Polar jets are thought to be shaped (collimated) by twisting magnetic lines of force. The driving force that pushes the jets out may be magnetic and/or intense radiation pressure, but no-one is really sure at this stage. Credit: NASA.

A recent review of high resolution data obtained from Very Long Baseline Interferometry (VLBI) – involving integrating data inputs from geographically distant radio telescope dishes into a giant virtual telescope array – is providing a bit more insight (although only a bit) into the structure and dynamics of jets from active galaxies.

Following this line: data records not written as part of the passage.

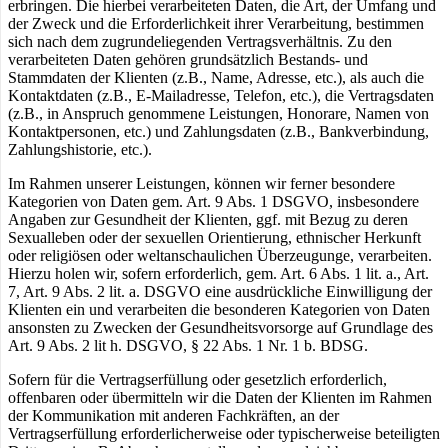
erbringen. Die hierbei verarbeiteten Daten, die Art, der Umfang und
der Zweck und die Erforderlichkeit ihrer Verarbeitung, bestimmen
sich nach dem zugrundeliegenden Vertragsverhältnis. Zu den
verarbeiteten Daten gehören grundsätzlich Bestands- und
Stammdaten der Klienten (z.B., Name, Adresse, etc.), als auch die
Kontaktdaten (z.B., E-Mailadresse, Telefon, etc.), die Vertragsdaten
(z.B., in Anspruch genommene Leistungen, Honorare, Namen von
Kontaktpersonen, etc.) und Zahlungsdaten (z.B., Bankverbindung,
Zahlungshistorie, etc.).
Im Rahmen unserer Leistungen, können wir ferner besondere
Kategorien von Daten gem. Art. 9 Abs. 1 DSGVO, insbesondere
Angaben zur Gesundheit der Klienten, ggf. mit Bezug zu deren
Sexualleben oder der sexuellen Orientierung, ethnischer Herkunft
oder religiösen oder weltanschaulichen Überzeugunge, verarbeiten.
Hierzu holen wir, sofern erforderlich, gem. Art. 6 Abs. 1 lit. a., Art.
7, Art. 9 Abs. 2 lit. a. DSGVO eine ausdrückliche Einwilligung der
Klienten ein und verarbeiten die besonderen Kategorien von Daten
ansonsten zu Zwecken der Gesundheitsvorsorge auf Grundlage des
Art. 9 Abs. 2 lit h. DSGVO, § 22 Abs. 1 Nr. 1 b. BDSG.
Sofern für die Vertragserfüllung oder gesetzlich erforderlich,
offenbaren oder übermitteln wir die Daten der Klienten im Rahmen
der Kommunikation mit anderen Fachkräften, an der
Vertragserfüllung erforderlicherweise oder typischerweise beteiligten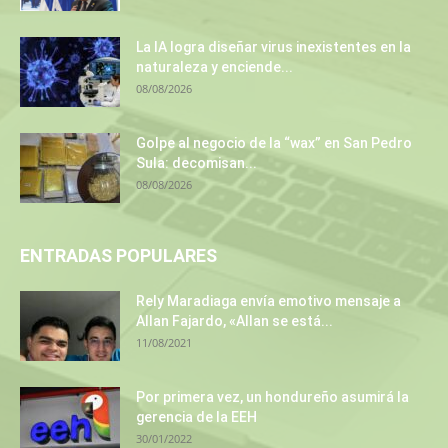
La IA logra diseñar virus inexistentes en la
naturaleza y enciende...
08/08/2026
Golpe al negocio de la “wax” en San Pedro
Sula: decomisan...
08/08/2026
ENTRADAS POPULARES
Rely Maradiaga envía emotivo mensaje a
Allan Fajardo, «Allan se está...
11/08/2021
Por primera vez, un hondureño asumirá la
gerencia de la EEH
30/01/2022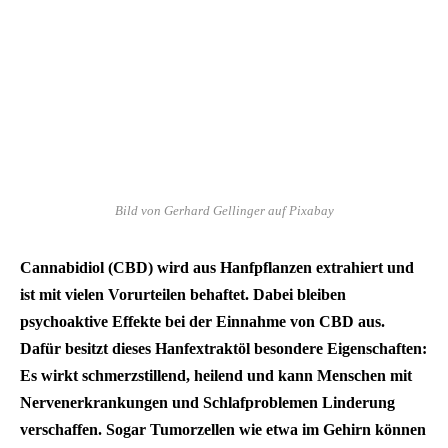
Bild von Gerhard Gellinger auf Pixabay
Cannabidiol (CBD) wird aus Hanfpflanzen extrahiert und
ist mit vielen Vorurteilen behaftet. Dabei bleiben
psychoaktive Effekte bei der Einnahme von CBD aus.
Dafür besitzt dieses Hanfextraktöl besondere Eigenschaften:
Es wirkt schmerzstillend, heilend und kann Menschen mit
Nervenerkrankungen und Schlafproblemen Linderung
verschaffen. Sogar Tumorzellen wie etwa im Gehirn können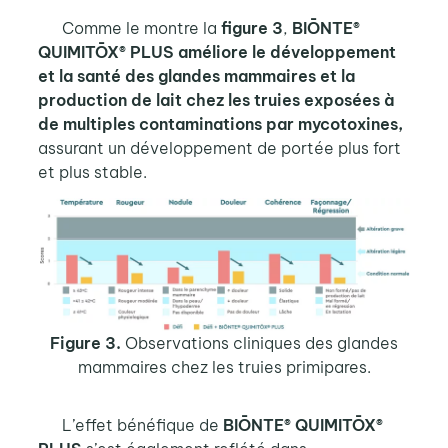
Comme le montre la
figure 3
,
BIŌNTE®
QUIMITŌX® PLUS améliore le développement
et la santé des glandes mammaires et la
production de lait chez les truies exposées à
de multiples contaminations par mycotoxines,
assurant un développement de portée plus fort
et plus stable.
Figure 3.
Observations cliniques des glandes
mammaires chez les truies primipares.
L’effet bénéfique de
BIŌNTE® QUIMITŌX®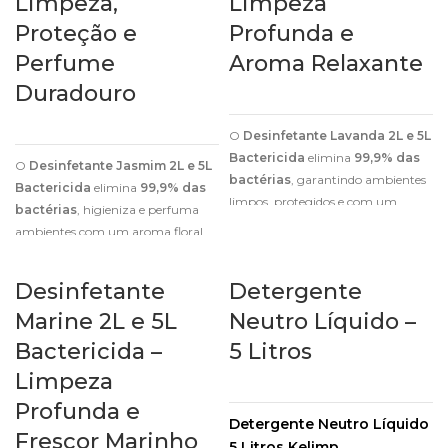
Limpeza,
Limpeza
Proteção e
Profunda e
Perfume
Aroma Relaxante
Duradouro
O
Desinfetante Lavanda 2L e 5L
Bactericida
elimina
99,9% das
O
Desinfetante Jasmim 2L e 5L
bactérias
, garantindo ambientes
Bactericida
elimina
99,9% das
limpos, protegidos e com um
bactérias
, higieniza e perfuma
perfume relaxante de lavanda.
ambientes com um aroma floral
sofisticado e duradouro.
Desinfetante
Detergente
Marine 2L e 5L
Neutro Líquido –
Bactericida –
5 Litros
Limpeza
Profunda e
Detergente Neutro Líquido
Frescor Marinho
5 Litros Kelimp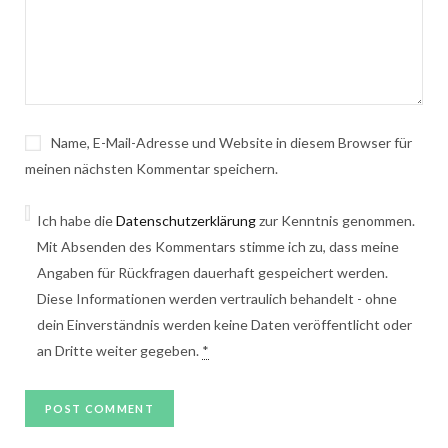
Name, E-Mail-Adresse und Website in diesem Browser für
meinen nächsten Kommentar speichern.
Ich habe die
Datenschutzerklärung
zur Kenntnis genommen.
Mit Absenden des Kommentars stimme ich zu, dass meine
Angaben für Rückfragen dauerhaft gespeichert werden.
Diese Informationen werden vertraulich behandelt - ohne
dein Einverständnis werden keine Daten veröffentlicht oder
an Dritte weiter gegeben.
*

The radiation from such jets is largely non-thermal (i.e. not a direct result of the temperature of the jet material). Radio emission probably results from synchrotron effects – where electrons spun rapidly within a magnetic field emit radiation across the whole electromagnetic spectrum, but generally with a peak in radio wavelengths. The inverse Compton effect, where a photon collision with a rapidly moving particle imparts more energy and hence a higher frequency to that photon, may also contribute to the higher frequency radiation.

Anyhow, VLBI observations suggest that blazar jets form within a distance of between 10 or 100 times the radius of the supermassive black hole – and whatever forces work to accelerate them to relativistic velocities may only operate over the distance of 1000 times that radius. The jets may then beam out over light year distances, as a result of that initial momentum push.

Shock fronts can be found near the base of the jets, which may represent points at which magnetically driven flow (Poynting flux) fades to kinetic mass flow – although magnetohydrodynamic forces continue operating to keep the jet collimated (i.e. contained within a narrow beam) over light year distances.

Left: A Xray/radio/optical composite photo of Centaurus A - also not technically a blazar because its jets don't align with the Earth. Credit: X-ray: NASA/CXC/CfA/R.Kraft et al.; Submillimeter: MPIfR/ESO/APEX/A.Weiss et al.; Optical: ESO/WFI. Right: A composite image showing the radio glow from Centaurus A compared with that of the full Moon. The foreground antennas are CSIRO's Australia Telescope Compact Array, which gathered the data for this image.

That was about as much as I managed to glean from this interesting, though at times jargon-dense, paper.

Further reading: Lobanov, A. Physical properties of blazar jets from VLBI observations.